WORK INSTRUCTION:
In the data, extract each line that holds the string "Jamil".

Data records
# # # # #

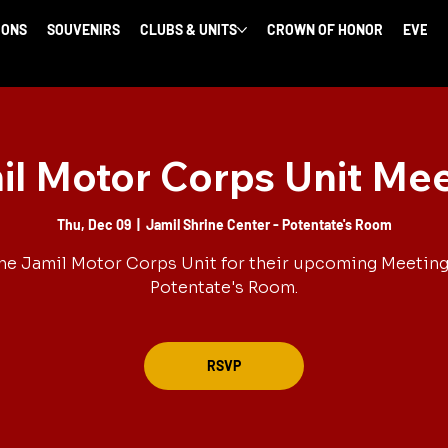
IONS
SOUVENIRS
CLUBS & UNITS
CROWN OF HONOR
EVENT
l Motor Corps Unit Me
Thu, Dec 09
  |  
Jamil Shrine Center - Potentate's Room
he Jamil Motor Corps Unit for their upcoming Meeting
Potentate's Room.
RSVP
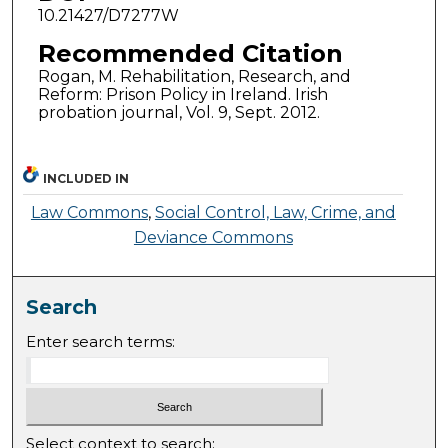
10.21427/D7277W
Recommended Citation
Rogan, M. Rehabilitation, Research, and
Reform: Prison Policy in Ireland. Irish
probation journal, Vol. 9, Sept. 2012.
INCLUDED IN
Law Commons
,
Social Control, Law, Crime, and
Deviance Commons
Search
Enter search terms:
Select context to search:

# # # # #

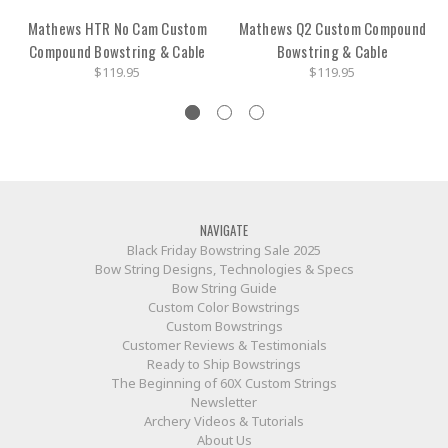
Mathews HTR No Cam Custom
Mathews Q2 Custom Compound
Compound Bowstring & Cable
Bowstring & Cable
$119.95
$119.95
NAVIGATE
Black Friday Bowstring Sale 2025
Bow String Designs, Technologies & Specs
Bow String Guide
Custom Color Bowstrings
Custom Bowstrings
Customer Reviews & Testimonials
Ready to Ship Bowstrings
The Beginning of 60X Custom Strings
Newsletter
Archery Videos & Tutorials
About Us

# # # # #

WRITTEN SOLUTION:
Jamil Shrine Center - Potentate's Room
he Jamil Motor Corps Unit for their upcoming Meeting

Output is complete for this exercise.